Apply for a Lasting Power of Attorney (LPA)
Not so much as plan for death as a plan for life but still an important part of the process. An LPA is a legal document that allows you to appoint people to make decisions on your behalf (attorneys) should you no longer be able to do so.
There are two types: health and wellbeing, which cover issues such as medical care and moving into a care home, and financial and property, which covers your financial affairs.
You cannot make an LPA once you have lost the capacity to do so, so it is important to set it up as soon as possible.
Think of them as insurance, you hope never to have to use them but it’s good to know they’re in place if you need them.
Make a list
Make a list of your assets (bank accounts, savings, shares) and the estimated value and make sure you keep the list up-to-date.

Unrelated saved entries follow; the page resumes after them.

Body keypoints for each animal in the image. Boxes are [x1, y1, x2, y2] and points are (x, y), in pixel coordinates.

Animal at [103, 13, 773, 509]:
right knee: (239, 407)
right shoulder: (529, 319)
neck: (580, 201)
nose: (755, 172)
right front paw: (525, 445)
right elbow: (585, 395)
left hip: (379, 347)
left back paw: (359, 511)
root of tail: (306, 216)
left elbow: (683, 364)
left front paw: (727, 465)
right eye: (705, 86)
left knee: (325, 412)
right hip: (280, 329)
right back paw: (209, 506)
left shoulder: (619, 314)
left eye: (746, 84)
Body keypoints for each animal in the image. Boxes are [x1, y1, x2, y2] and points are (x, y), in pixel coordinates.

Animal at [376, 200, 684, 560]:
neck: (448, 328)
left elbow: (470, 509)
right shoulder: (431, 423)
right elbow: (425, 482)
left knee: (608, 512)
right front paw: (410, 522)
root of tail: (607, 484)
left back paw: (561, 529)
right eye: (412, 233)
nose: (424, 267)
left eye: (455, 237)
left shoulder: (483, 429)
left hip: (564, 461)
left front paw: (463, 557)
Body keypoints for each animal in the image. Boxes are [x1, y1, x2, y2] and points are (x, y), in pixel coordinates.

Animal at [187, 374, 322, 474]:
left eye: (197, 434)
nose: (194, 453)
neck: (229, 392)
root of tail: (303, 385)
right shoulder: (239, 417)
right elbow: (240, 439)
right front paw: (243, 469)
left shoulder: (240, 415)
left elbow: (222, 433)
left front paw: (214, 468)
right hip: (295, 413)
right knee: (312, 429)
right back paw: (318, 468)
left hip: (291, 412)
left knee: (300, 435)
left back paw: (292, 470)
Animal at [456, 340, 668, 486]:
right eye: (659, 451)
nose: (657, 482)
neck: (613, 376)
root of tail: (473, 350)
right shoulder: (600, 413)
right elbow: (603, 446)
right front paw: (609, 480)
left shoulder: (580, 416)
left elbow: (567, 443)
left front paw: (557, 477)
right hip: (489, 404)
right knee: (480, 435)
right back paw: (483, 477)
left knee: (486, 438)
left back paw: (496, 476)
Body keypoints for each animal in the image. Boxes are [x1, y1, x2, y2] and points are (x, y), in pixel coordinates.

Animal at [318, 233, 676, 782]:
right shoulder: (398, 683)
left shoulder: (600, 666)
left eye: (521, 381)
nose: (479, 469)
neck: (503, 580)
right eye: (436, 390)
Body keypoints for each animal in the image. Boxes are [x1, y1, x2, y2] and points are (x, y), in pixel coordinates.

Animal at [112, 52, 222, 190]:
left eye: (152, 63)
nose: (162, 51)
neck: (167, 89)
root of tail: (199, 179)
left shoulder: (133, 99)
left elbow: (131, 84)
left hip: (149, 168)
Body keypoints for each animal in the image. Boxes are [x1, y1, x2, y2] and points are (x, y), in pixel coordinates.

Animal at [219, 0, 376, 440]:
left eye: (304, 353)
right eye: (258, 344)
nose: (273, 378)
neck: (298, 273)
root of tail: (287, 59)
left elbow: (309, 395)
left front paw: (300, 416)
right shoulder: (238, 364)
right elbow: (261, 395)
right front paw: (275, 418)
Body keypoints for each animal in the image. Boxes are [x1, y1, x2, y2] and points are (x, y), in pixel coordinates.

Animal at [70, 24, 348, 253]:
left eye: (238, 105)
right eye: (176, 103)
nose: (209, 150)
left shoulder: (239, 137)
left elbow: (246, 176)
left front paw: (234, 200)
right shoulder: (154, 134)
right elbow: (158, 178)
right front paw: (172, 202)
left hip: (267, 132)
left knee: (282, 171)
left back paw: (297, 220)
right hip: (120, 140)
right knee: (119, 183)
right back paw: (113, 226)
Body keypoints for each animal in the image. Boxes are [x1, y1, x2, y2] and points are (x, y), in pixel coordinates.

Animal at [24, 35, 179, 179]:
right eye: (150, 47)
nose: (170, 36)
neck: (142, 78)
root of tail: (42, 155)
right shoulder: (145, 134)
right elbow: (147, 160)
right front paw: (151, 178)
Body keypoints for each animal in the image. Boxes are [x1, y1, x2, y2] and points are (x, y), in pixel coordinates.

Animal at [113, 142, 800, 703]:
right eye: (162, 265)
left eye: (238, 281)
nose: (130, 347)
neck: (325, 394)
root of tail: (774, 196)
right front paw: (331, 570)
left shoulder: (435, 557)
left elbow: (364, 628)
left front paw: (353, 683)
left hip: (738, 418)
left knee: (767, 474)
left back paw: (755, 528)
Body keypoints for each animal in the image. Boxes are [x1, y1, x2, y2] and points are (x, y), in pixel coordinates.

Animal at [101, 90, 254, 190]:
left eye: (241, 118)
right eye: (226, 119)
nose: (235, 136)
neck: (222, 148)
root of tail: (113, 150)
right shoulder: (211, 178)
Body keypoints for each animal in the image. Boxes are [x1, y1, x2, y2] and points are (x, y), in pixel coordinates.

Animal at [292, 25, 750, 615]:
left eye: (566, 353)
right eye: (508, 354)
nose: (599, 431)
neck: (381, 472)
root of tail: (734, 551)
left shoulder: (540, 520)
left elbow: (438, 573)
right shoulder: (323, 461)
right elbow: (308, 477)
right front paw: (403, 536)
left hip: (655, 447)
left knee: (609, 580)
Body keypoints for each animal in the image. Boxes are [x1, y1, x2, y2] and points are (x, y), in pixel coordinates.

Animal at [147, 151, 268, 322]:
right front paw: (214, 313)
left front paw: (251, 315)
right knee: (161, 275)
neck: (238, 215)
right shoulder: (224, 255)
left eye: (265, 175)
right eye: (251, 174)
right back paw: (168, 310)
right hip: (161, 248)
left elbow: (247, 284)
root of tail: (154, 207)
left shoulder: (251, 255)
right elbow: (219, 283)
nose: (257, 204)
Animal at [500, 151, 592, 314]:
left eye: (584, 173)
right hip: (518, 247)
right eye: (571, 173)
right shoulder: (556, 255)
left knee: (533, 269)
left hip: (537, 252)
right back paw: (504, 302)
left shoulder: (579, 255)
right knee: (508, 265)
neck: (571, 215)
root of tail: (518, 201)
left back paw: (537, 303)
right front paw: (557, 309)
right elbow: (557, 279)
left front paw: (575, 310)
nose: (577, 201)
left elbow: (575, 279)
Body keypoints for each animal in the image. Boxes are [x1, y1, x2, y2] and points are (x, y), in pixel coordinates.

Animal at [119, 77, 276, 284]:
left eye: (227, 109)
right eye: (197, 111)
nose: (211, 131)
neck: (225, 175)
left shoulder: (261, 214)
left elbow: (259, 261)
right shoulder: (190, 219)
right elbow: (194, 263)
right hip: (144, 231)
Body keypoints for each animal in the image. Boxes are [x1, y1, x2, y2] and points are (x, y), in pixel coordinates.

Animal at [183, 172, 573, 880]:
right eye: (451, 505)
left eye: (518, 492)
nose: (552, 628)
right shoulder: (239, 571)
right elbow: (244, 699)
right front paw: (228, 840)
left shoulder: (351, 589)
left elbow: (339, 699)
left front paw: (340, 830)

Keep funds accessible. If you die suddenly your assets may be frozen while cause of death is established. Make sure your loved ones have access to cash at this time.
Applying for probate and calling in assets takes in excess of nine months and for more complex estates, sometimes years. Don’t leave them without the funds to pay the bills.
Create a file.
Once you’ve done all of the previous six steps, make a file put everything in the one place and tell your family or a close friend where you keep it. You may also want to leave a list of passwords for online accounts but be sure that this is secure especially if it is a digital file.
Live your life. File everything away and get on with living secure in the knowledge that you’ve done all you can for your family should the worse thing happen.